Findings reported this month in Pediatrics add to the evidence suggesting that neonatal intensive care units (NICUs) may be overused. Routine NICU care for low-acuity premature infants may be unnecessary and have a negative effect on breastfeeding, conclude the authors.

More than half (56%) of infants born at 35 weeks gestation are admitted to neonatal intensive care units (NICU). But is that precaution always medically needed — and could it cause harm among America’s 75,000 such early arrivals each year?

Even with rates of 20% for some areas, the number of NICU admissions has been increasing across all birth weights. That is “raising concern about NICU overuse,” said Andrea Wickremasinghe, M.D., neonatal specialist for Kaiser Permanente in Santa Clara, California.

Factors fueling such concerns include a California study showing that 34.5% of NICU admissions were for mild conditions, “and that hospitals with more NICU beds had an increased likelihood of NICU admissions,” she said.

To learn if rising NICU care for babies born at 35 weeks gestation is needed, Wickremasinghe and her colleagues studied chart data for 5,929 premature babies born from 2011 to 2021 at 13 Kaiser Permanente Northern California hospitals.
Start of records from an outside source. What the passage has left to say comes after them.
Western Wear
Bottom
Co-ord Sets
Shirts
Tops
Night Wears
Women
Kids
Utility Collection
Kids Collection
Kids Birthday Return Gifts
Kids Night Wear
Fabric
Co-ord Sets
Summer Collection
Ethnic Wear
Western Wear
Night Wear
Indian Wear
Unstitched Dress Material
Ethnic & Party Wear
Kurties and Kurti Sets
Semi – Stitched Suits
They reported their results in the April 2023 issue of Pediatrics.

A normal pregnancy can range from 38 to 42 weeks. Infants born before 37 weeks are considered premature.

The study excluded premature babies with congenital anomalies or who needed antibiotics or respiratory support within two hours of birth. Instead, researchers focused on the remaining 15% of babies born at 35 weeks gestation.
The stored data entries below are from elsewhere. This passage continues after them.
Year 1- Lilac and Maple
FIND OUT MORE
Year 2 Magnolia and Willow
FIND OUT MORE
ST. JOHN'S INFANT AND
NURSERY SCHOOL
Researchers found significant tradeoffs for those cared for in the NICU out of what they determined was “likely discretionary or hospital policy.”
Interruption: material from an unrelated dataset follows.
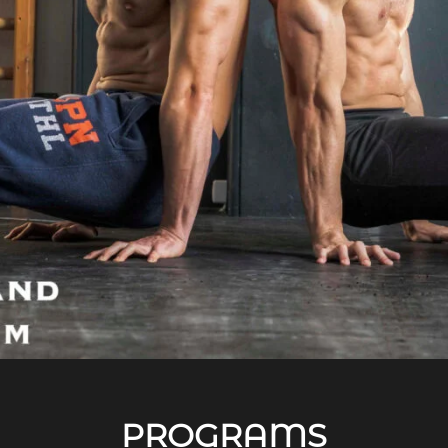
PROGRAMS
Babies in NICU were hospitalized 58 hours longer than other newborns, and babies admitted to NICU within two hours of being born were over three times more likely (67% vs. 21%) to be hospitalized for four days or longer.

On the other hand, the babies taken care of the NICU babies were half as likely (3% vs. 6%) to be readmitted within a month of being discharged.

The study said many readmissions were for “transient conditions that are more prevalent in the first week after birth.” Those include jaundice (74.6%), hypothermia and failure to thrive.

“Many of these morbidities are mild and could be managed in a mother/baby unit,” Dr. Wickremasinghe said. Such babies then could benefit from being with their mothers versus being isolated in NICU.

Mothers are affected, too. Those with infants in NICU “were more likely to be stressed, depressed and anxious, all of which impact breast milk production” and, ultimately, the bonding created by breastfeeding.

By contrast, infants staying with their mothers instead of going to NICU caused less emotional and financial stress for their families.

The takeaway from Wickremasinghe and her colleagues: “Routine NICU admission may be unnecessary for low-acuity infants born at 35 weeks’ gestation.”